■ **Problem requirements**:
Pull out every line below holding the word "cause".

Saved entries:
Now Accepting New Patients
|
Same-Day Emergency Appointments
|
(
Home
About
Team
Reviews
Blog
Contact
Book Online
...
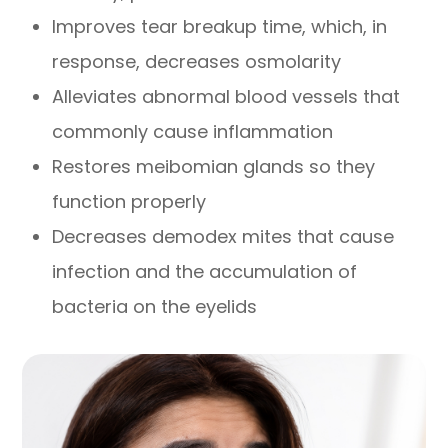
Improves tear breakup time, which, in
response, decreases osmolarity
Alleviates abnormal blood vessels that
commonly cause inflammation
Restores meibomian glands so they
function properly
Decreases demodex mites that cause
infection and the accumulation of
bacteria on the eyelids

■ **Response for this exercise**:
commonly cause inflammation
Decreases demodex mites that cause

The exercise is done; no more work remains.